壁側にはディスプレイ用の仕切りがあり、幼い頃の、マスターの写真が飾られている。
その中には、肌は小麦色で、サーフボードを持つマスターがいて、家族らしき人物と3人で写った物があった。
私がまじまじと写真を見ていると、南さんが現れ私の隣に立った。
「
「可愛いです。美男子ですね?」
「あの子、仕事であんな格好してるけど、普通にしてればいい男なのよ」
「
南さんも、おじさんも、昔を懐かしむように、笑いながら話した。
「マスター、サーフィンするんですか?」
「昔やってたけど、今は全然……」
なぜか、さっきまでの笑顔は消え、南さんは、深くため息をついた。
「両隣に写っているのは、マスターのご両親ですか?」
「そうよ。輝の父親は、精神科医。母親は薬剤師だったのよ」
「へぇ――頭のいい家系なんですね。マスターは、何科の医師なんですか?」
「精神科医をやってたのよ。父親の真似したのね」
「精神科……だったんだ」
「ちなみに私は外科の看護師。このおじさんは病院の管理栄養士だったのよ」
「みんな医療関係の仕事なんですね。すーごい!マスターはいつか、医療の道に戻るんですか?」
「どうだろー。あいつもいろいろあって……今は、料理人が楽しいみたいだからなぁー。わしが伝授したあさりスパゲティ、うまいやろ?」
「え――!おじさんは、お手伝いの人じゃないの?」
おじさんは、店が忙しくなると、たまに料理を運んでいたから、私はアルバイトだと思っていた。

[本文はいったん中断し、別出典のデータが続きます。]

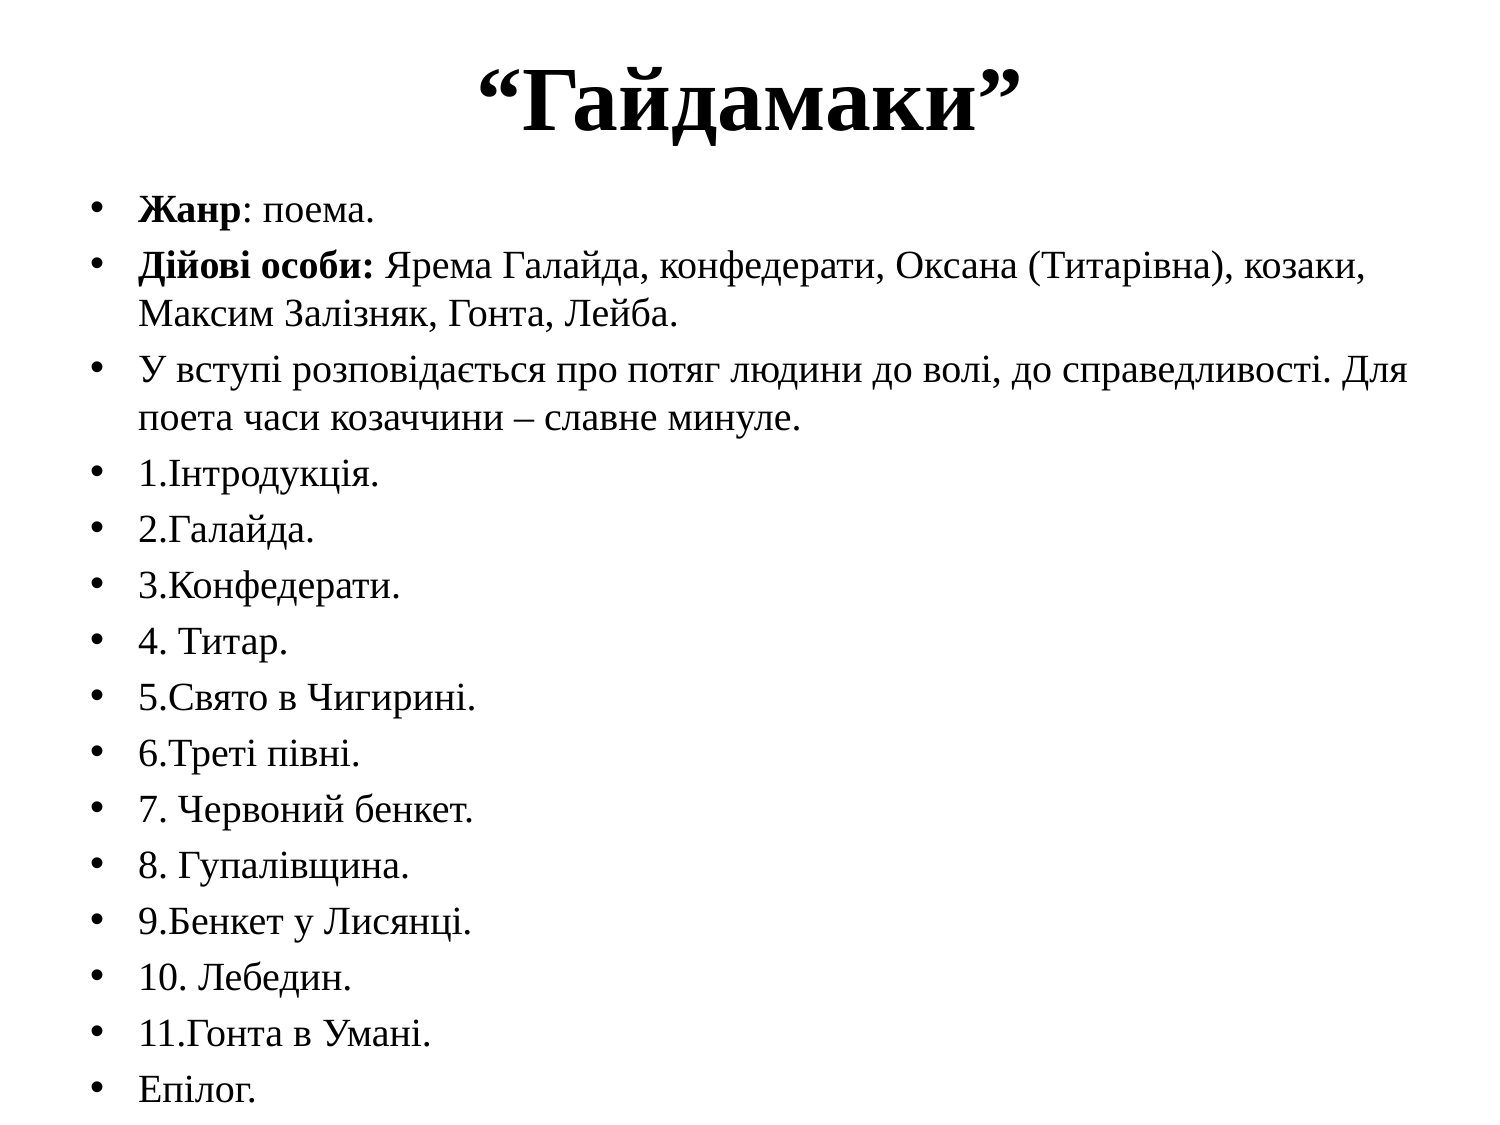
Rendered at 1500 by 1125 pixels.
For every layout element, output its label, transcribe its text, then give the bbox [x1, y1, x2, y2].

title “Гайдамаки” [75, 0, 1425, 174]
list Жанр: поема. Дійові особи: Ярема Галайда, конфедерати, Оксана (Титарівна), козаки, Максим Залізняк, Гонта, Лейба. У вступі розповідається про потяг людини до волі, до справедливості. Для поета часи козаччини – славне минуле. 1.Інтродукція. 2.Галайда. 3.Конфедерати. 4. Титар. 5.Свято в Чигирині. 6.Треті півні. 7. Червоний бенкет. 8. Гупалівщина. 9.Бенкет у Лисянці. 10. Лебедин. 11.Гонта в Умані. Епілог. [75, 174, 1425, 1125]
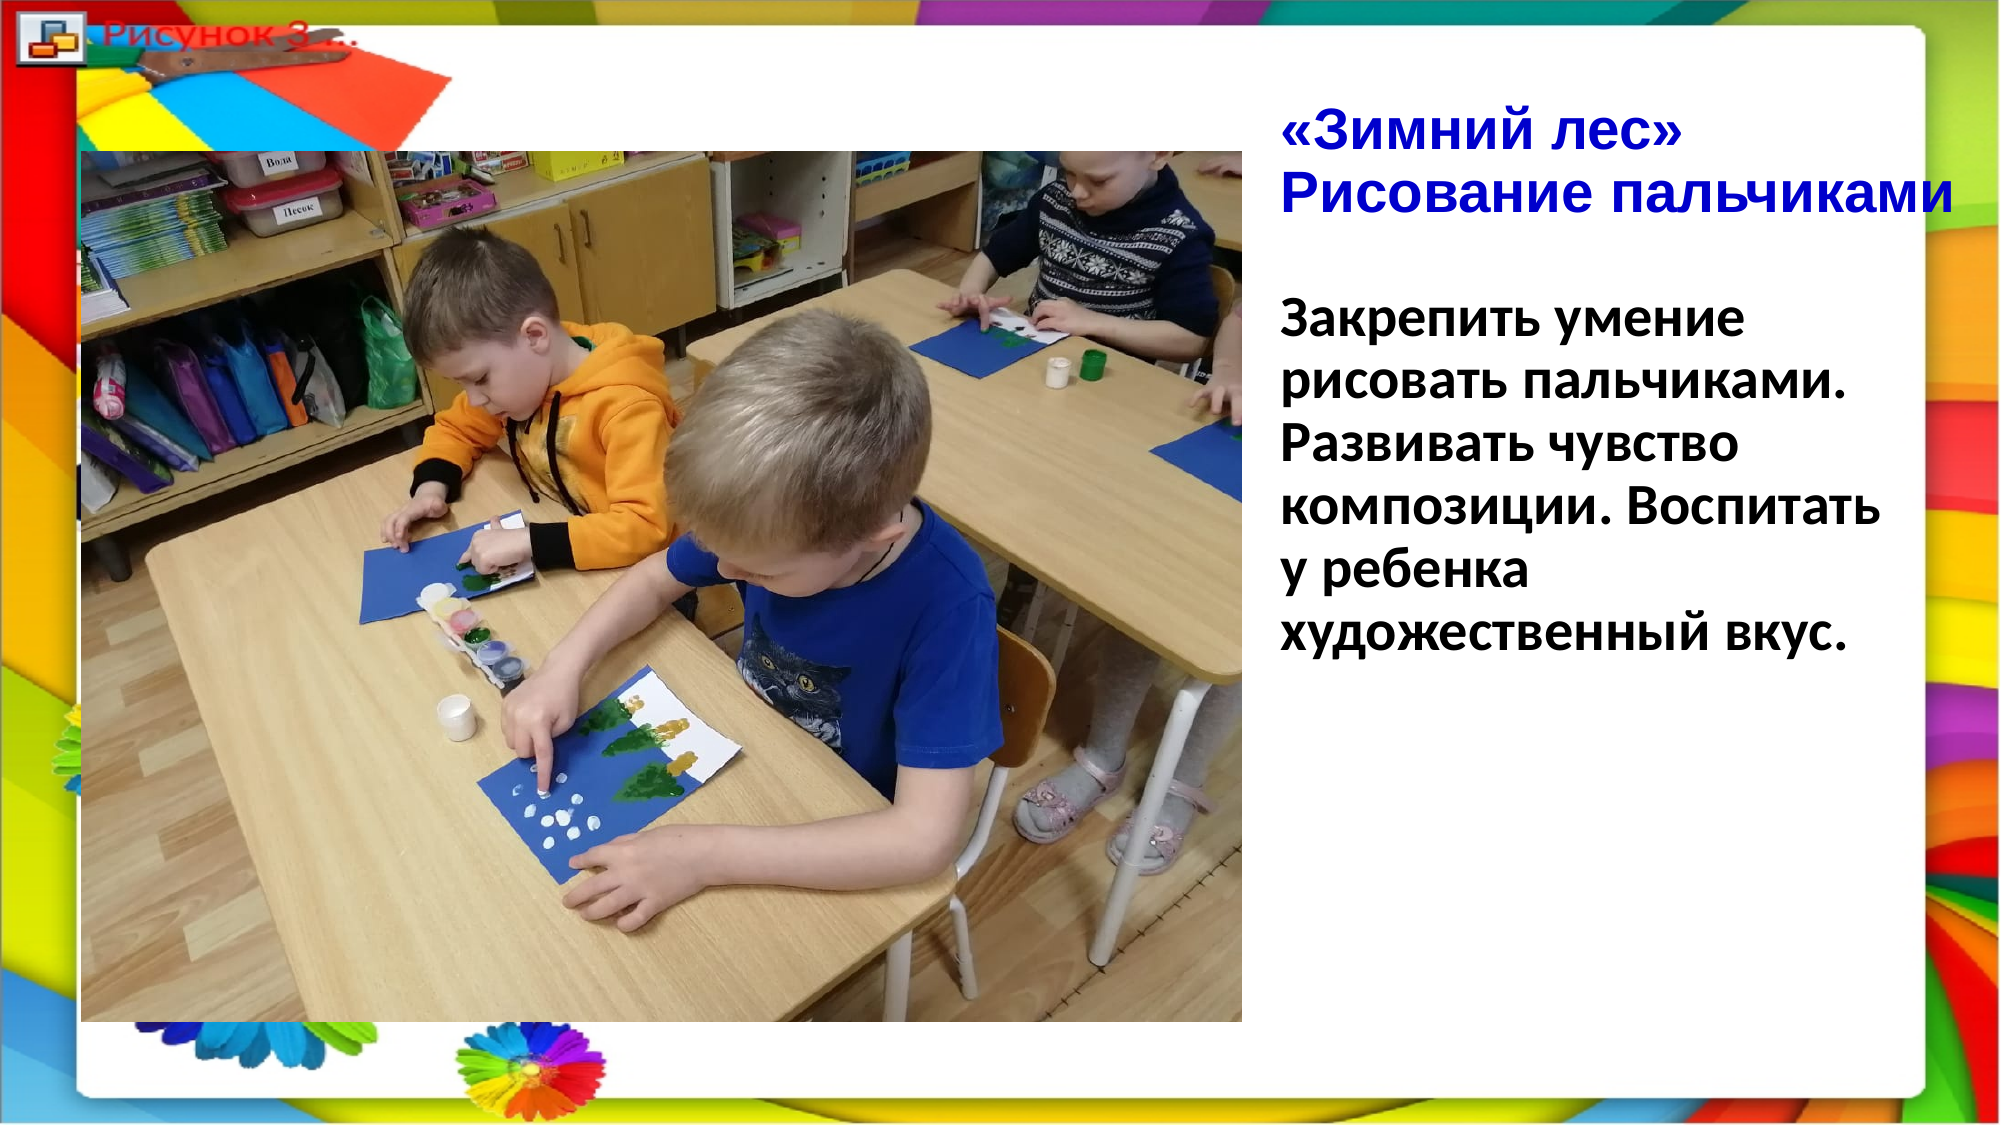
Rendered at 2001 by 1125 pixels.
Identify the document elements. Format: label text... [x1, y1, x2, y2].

「わしは、初代"チロルの家"のマスターじゃ。輝の師匠だぞ!」
おじさんは、鼻高々に話した。
「あっ、勘違いしてすみません」
「杖ついて座ってたら、誰が見たって、あなたは、お手伝いの人なのよ」
南さんも、おじさんも大笑いし、私は苦笑した。
「でもね、この人、病気で手が動かなかったのに、輝を料理人にするために、リハビリ頑張って、今じゃ小籠包も作れちゃうのよ。褒めてあげて」
南さんのおじさんに対する愛情に、鼻がキーンとし、思わず涙が出そうになった。
「あつこ、そんな話をしたら、照れちゃうだろう」
おじさんは、目に涙を浮かべ、涙を隠すように部屋を出た。
そしてその後、おじさんが運んだ料理は、南さんが話していた小籠包だった。
セイロから湯気が立ち上がり、美味しそうな匂いがする。
蓋を開けると、薄い皮に包まれた、スープたっぷりの小籠包が並んでいる。
「この人と皮から作ったのよ。食べてみて」
私は、タレと、細く刻まれた生姜を乗せ、ひと口で食べた。
口の中でスープがあふれ出て、薄い皮がつるんと踊る。具の肉は、ほろりと崩れ優しい味がした。
「汁がたっぷりで美味しい〜最高です」
「炒飯も美味しいから食べてみて」
南さんによそってもらい、炒飯もレンゲでパクリといただいた。
「これは、ヤバいですねー。『手伝いの人』と言った事を謝罪します」
「俺の飯はうまいじゃろ。輝は、まだまだわしに勝てん」
おじさんは自慢げに話し、みんなで大笑いして、楽しいランチだった。